Expanding Nigerian Content Policy

Fri, Aug 1, 2014
By publisher
4 MIN READ

BREAKING NEWS, Business

Following the successful implementation of the local content policy in the oil and gas sector, the federal government is now poised to replicate it in all the key sectors of the national economy

|  By Anayo Ezugwu  |  Aug. 11, 2014 @ 01:00 GMT

WITH the successful implementation of the Nigerian content policy in the oil and gas industry, the federal government has moved to replicate the success in other key sectors of the economy. The government is doing this with the setting up of the Office of National Content, ONC, in the ministry of communications technology.

The ONC will operate as a programme of the National Information Technology and Development Agency, NITDA, an agency in the ministry of communications technology and work closely with the Nigerian Content Development and Monitoring Board, NCDMB. This move would enable the ministry to leverage on the successes, lessons, guidelines and templates conceived and implemented successfully by the NCDMB in the oil and gas industry.

Inaugurating the advisory board for the ONC in ICT in Lagos on Monday, July 7, Omobola Johnson, minister of communications technology, said with the aggressive growth in the Nigerian ICT industry, contributing 8.53 percent to the Gross Domestic Product by the third quarter of 2013, it was obvious that the industry was a key growth sector and as such deserves the design and execution of a well thought out local content policy.

Nwapa
Nwapa

The minister noted that the country currently had the image of a continuing compulsive consumer of ICT products from other parts of the world and this needed to be addressed. Citing examples with personal computers, she said Nigerians preferred foreign brands, with HP and Dell accounting for 60 percent of approximately 750,000 pieces sold in Nigeria in 2012 while indigenous original equipment manufacturers accounted for about 20 percent of this number.

This scenario is compounded by the perception that existing local ICT hardware manufacturers produce poor quality, expensive and uncompetitive products. But rather than worry about the challenges, Johnson described them as significant opportunities for the ICT Local Content Policy. “We have crafted into our guidelines defined steps for our OEMs to recapitalize significantly so as to enable them provide significantly improved after-sales support, warranty support and customer service. We have also encouraged the OEMs to collaborate in providing these back office and front office support mechanisms so that economics of scale can be achieved and more jobs created,” she said.

In his remarks, Ernest Nwapa, executive secretary, NCDMB, lauded the minister of communication technology for setting up the ONC in the ICT sector, describing it as an affirmation of President Goodluck Ebele Jonathan’s firm belief in the contribution of local content to the growth of the national economy.

He noted that Diezani Alison-Madueke, minister of petroleum resources, had directed the NCDMB to stimulate the participation of other sectors of the economy  like power, construction and agriculture in the Nigerian Content implementation.  He also credited Alison-Madueke for the capacities that had been developed in Nigerian Content Act, which can be leveraged by other sectors so that maximum benefits can be derived for the economy.

Nwapa expressed confidence that the ONC would help unlock the enormous potentials inherent in the local ICT sector, create thousands of jobs within the sector and position the Nigerian ICT companies to provide services and equipment to government, the oil and gas and other key sectors of the economy.
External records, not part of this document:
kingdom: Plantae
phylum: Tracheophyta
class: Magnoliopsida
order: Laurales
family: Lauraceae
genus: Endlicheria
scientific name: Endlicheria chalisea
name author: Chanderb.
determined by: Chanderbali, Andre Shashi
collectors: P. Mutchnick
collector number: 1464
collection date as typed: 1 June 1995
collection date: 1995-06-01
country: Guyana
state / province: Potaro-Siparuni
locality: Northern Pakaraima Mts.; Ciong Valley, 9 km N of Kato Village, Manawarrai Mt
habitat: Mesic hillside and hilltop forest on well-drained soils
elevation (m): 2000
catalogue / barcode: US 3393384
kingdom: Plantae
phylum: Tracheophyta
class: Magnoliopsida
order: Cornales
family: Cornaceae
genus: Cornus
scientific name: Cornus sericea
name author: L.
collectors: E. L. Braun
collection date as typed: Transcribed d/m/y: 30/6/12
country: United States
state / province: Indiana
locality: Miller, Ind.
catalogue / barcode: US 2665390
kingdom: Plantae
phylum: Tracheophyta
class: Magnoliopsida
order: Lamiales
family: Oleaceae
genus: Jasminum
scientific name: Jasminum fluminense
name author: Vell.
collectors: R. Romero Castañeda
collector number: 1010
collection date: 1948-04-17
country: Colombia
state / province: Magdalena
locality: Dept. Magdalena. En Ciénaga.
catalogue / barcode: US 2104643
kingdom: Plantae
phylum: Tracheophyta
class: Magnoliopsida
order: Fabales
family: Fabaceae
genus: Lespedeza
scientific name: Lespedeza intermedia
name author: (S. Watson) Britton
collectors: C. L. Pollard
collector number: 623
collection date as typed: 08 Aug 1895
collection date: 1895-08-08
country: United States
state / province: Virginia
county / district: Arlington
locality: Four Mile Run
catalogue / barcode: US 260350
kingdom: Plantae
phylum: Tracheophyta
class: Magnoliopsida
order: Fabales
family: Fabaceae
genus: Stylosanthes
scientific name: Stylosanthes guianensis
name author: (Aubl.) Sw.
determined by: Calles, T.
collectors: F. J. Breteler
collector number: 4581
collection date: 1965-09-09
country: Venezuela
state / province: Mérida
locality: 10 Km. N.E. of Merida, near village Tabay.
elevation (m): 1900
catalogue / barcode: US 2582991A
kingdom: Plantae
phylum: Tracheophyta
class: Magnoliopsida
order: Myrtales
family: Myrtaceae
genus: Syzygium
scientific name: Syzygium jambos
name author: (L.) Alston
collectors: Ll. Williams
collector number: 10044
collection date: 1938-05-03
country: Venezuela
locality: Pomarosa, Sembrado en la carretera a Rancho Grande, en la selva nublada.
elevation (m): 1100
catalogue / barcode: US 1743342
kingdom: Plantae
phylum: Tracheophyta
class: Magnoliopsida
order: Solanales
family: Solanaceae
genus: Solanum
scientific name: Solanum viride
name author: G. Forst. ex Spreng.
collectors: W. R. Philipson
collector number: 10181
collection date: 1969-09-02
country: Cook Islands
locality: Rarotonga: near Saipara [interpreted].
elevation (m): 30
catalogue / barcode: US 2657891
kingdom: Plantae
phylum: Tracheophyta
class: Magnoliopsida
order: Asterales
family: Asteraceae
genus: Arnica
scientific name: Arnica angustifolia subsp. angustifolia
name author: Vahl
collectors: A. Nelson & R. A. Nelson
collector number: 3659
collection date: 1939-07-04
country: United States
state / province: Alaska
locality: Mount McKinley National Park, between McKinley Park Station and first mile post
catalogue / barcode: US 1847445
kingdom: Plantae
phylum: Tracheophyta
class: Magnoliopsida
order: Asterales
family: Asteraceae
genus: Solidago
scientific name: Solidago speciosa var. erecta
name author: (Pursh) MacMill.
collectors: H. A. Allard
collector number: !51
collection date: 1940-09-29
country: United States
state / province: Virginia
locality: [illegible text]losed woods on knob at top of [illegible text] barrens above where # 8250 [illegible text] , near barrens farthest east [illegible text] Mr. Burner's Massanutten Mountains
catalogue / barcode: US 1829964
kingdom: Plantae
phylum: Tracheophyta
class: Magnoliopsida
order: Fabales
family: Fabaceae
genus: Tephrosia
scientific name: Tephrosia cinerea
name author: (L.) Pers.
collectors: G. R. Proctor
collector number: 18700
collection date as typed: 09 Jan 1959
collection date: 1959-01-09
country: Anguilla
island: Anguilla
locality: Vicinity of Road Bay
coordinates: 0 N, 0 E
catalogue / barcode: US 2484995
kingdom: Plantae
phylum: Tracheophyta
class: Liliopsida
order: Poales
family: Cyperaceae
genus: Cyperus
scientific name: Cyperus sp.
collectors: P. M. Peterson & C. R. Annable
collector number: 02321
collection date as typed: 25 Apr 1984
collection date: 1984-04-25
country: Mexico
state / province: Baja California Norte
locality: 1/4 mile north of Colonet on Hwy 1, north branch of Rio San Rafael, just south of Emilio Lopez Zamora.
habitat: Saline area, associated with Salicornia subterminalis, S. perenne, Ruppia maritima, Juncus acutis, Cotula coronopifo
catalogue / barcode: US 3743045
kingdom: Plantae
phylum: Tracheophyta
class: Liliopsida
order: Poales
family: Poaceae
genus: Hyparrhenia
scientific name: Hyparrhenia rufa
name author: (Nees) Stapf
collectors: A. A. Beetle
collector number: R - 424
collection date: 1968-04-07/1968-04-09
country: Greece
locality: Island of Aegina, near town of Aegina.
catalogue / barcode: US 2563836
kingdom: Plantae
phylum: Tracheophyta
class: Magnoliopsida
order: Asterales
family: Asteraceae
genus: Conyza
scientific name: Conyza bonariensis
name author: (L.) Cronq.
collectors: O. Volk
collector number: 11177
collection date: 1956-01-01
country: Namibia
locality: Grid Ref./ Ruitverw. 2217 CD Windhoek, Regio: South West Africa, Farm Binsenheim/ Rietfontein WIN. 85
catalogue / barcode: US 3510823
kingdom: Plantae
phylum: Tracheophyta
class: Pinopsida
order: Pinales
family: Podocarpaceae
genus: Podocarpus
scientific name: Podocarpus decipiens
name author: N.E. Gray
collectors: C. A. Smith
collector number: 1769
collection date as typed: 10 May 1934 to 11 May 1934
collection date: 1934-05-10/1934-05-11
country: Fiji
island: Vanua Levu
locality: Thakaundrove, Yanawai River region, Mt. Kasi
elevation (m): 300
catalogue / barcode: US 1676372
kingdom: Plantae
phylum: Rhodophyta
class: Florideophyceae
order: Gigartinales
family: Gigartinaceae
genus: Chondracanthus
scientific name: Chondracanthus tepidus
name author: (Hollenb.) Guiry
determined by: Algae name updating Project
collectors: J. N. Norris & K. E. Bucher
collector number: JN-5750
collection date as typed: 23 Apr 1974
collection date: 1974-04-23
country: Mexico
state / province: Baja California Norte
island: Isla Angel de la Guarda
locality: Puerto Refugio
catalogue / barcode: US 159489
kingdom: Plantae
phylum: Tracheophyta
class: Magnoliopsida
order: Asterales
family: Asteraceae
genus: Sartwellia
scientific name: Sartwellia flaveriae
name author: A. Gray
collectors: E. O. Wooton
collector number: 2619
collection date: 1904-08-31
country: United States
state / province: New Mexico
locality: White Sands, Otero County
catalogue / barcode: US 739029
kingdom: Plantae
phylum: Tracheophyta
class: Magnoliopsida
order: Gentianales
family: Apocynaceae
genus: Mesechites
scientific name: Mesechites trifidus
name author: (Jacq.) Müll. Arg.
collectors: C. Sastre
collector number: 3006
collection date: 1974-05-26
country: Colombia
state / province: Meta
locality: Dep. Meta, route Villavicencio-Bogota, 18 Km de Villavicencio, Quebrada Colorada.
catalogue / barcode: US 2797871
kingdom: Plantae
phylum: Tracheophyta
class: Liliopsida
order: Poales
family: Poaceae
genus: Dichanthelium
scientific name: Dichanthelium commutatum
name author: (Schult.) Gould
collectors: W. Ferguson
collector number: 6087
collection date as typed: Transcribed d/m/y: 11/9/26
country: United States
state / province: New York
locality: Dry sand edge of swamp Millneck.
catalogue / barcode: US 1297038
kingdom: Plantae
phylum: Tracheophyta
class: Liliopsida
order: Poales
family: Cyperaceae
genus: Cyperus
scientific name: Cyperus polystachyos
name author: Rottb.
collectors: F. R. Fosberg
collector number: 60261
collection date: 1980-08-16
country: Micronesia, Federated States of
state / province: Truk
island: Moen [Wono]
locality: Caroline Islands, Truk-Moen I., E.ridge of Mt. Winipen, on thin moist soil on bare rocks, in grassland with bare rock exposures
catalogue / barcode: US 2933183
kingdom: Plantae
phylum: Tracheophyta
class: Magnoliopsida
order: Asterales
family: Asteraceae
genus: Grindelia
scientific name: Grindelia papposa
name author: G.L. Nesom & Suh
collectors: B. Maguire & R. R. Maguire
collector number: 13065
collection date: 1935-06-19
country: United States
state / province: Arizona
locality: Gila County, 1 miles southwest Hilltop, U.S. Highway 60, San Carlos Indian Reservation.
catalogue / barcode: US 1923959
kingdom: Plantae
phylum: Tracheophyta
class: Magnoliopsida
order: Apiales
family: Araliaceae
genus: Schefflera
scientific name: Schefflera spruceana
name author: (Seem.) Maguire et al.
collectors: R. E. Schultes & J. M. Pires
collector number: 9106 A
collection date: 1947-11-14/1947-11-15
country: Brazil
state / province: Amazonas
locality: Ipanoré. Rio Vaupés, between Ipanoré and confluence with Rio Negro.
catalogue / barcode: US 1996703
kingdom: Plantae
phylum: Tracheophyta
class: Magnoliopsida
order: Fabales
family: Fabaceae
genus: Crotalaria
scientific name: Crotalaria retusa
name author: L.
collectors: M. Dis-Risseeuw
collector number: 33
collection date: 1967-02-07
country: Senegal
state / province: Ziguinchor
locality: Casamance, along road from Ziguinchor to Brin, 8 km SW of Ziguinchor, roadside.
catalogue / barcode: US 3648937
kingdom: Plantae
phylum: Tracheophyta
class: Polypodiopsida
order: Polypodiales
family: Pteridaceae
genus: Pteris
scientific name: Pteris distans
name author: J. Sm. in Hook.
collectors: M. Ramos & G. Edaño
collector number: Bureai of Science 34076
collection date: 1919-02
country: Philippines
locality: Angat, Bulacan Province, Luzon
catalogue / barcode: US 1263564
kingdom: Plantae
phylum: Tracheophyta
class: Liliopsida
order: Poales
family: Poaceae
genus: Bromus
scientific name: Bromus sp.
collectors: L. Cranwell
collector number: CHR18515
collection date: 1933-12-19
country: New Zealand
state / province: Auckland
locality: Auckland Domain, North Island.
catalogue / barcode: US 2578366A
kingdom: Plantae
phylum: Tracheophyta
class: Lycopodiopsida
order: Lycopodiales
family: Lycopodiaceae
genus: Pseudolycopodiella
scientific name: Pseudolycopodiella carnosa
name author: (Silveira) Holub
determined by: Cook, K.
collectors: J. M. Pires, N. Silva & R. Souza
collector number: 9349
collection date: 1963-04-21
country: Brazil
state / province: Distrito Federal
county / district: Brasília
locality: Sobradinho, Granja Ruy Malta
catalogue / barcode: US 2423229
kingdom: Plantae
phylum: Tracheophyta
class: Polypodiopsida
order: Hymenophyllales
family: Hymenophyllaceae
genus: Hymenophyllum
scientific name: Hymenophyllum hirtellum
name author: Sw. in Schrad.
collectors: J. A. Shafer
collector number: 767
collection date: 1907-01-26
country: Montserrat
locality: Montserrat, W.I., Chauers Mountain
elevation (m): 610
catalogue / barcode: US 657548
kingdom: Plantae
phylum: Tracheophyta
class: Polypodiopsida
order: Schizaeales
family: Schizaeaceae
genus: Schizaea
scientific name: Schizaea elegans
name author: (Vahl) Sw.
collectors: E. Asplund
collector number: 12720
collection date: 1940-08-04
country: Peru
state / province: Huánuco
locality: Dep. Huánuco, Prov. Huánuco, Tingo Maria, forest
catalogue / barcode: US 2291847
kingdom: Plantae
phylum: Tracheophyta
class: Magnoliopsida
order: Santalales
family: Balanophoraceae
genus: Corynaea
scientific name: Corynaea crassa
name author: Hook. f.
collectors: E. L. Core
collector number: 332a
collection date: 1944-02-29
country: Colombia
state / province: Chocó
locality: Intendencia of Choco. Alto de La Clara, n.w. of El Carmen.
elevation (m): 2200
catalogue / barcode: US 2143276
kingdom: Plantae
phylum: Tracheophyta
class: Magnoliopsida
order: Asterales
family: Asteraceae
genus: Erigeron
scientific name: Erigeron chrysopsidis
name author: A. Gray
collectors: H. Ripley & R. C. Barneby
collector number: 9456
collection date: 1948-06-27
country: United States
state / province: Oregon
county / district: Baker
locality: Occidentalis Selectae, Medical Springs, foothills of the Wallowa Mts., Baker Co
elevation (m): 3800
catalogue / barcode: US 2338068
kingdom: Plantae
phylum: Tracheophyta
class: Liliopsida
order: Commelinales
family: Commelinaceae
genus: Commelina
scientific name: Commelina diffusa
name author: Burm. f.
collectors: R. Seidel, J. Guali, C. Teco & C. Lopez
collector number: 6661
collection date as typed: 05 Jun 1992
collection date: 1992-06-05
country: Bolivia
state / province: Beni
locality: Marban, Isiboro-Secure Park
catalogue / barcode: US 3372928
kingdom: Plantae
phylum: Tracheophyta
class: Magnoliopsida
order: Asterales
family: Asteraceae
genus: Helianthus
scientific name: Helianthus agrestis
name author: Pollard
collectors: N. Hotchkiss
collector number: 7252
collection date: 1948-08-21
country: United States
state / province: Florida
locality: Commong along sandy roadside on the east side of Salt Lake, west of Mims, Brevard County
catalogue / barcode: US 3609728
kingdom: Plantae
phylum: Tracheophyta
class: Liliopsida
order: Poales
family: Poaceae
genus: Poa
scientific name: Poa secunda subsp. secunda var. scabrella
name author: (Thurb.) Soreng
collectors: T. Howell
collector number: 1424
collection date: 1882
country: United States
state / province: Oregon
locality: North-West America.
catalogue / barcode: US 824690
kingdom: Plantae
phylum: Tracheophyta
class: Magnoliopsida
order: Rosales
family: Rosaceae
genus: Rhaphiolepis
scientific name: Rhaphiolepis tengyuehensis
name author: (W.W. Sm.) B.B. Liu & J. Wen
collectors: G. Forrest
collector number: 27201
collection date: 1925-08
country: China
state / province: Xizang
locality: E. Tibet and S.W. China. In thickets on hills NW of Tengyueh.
He promised that the Board would work closely with the ONC to ensure that it took off successfully and avoid the pitfalls it experienced at the start of the Nigerian Content policy in the oil and gas sector.

The executive secretary noted that the board’s recently launched linkage programme with key agencies of government was aimed at institutionalising a platform for information exchange on ways and means of harnessing the resources of individual agencies towards developing local content and support federal government’s drive for employment generation, in-country value addition and overall economic transformation. “We observed from feedback that unless we expand the basket and adopt local content guidelines in other sectors of the economy, the nation will not get the optimum benefits,” he said.